Is or is it not possible to inflate a view (not add it to layout) in a background thread (ex: in the doInBackground of an AsyncTask)?

Possible, yes. Recommended? No. As mentioned in the documentation:

Thus, there are simply two rules to Android's single thread model:

  1. Do not block the UI thread
  2. Do not access the Android UI toolkit from outside the UI thread

via: Processes and Threads

Update [02/06/19]:

Apparently, the support library has a tool to do this: AsyncLayoutInflater (Jetpack version). It was introduced in version 24, around 2016 (2 years after my answer)

But, as mentioned on other answers, be careful with this tool as it can very easily backfire.


With latest support lib you can use android.support.v4.view.AsyncLayoutInflater to inflate views asynchronously. Be careful though that it can fallback to inflating on UI thread if specific requirements are not met:

For a layout to be inflated asynchronously it needs to have a parent whose generateLayoutParams(AttributeSet) is thread-safe and all the Views being constructed as part of inflation must not create any Handlers or otherwise call myLooper(). If the layout that is trying to be inflated cannot be constructed asynchronously for whatever reason, AsyncLayoutInflater will automatically fall back to inflating on the UI thread.

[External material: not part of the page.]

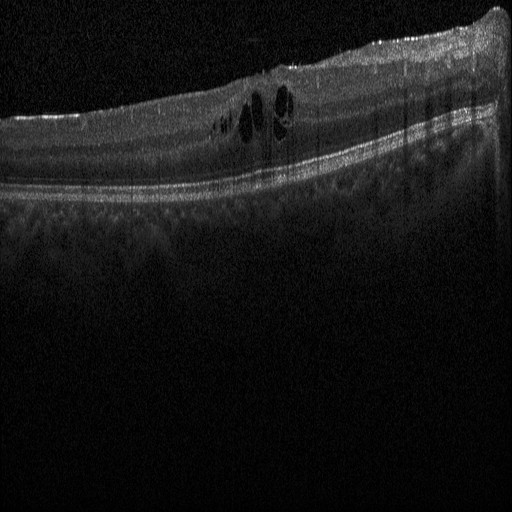

Finding: diabetic macular edema.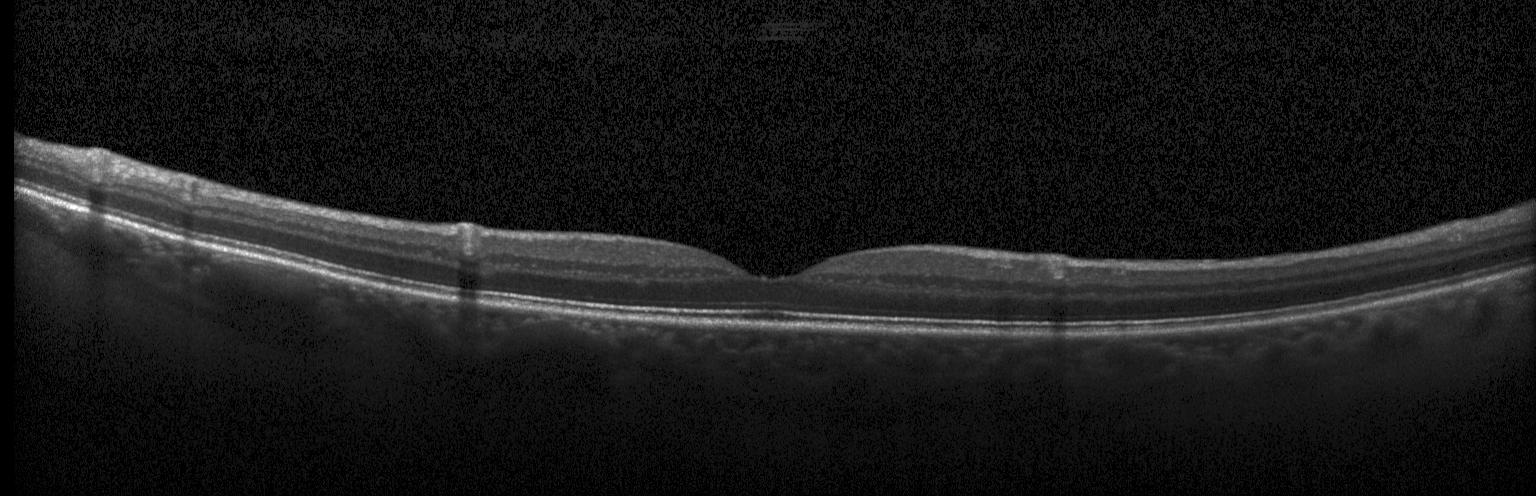 Spectral-domain optical coherence tomography. Heidelberg Spectralis OCT system. OCT B-scan. Fovea-centered — Finding: no evidence of choroidal neovascularization, diabetic macular edema, or drusen.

The LayoutInflater does not make any assumptions about what thread it runs on. And nothing is mentioned about this in its documentation. Also its code seams to be thread-agnostic.

On the other hand, Views that are created by LayoutInflater might instantiate Handlers in their constructors. Well, they probably shouldn't do that, but there is no requirement for them to not create/use Handlers in their constructors.

My guess is that Samsung Galaxy S had some modifications in its EditText that somehow triggers creation of Handler (according to crash log from your other question instance of GestureDetector was instantiated which in turn created new Handler). While default implementation doesn't do this.


Overall, I'd say that because there is no explicit requirement for Views to not use Handlers and Loopers in their constructors you can't assume inflating Views from non-UI thread is safe.

You can actually create HandlerThread and try inflating Views inside it. But I'd say this is very risky, as in Samsung Galaxy S example the view assumes that this thread will be alive during View lifetime and will process all messages using its Looper. Which might result in crash later on.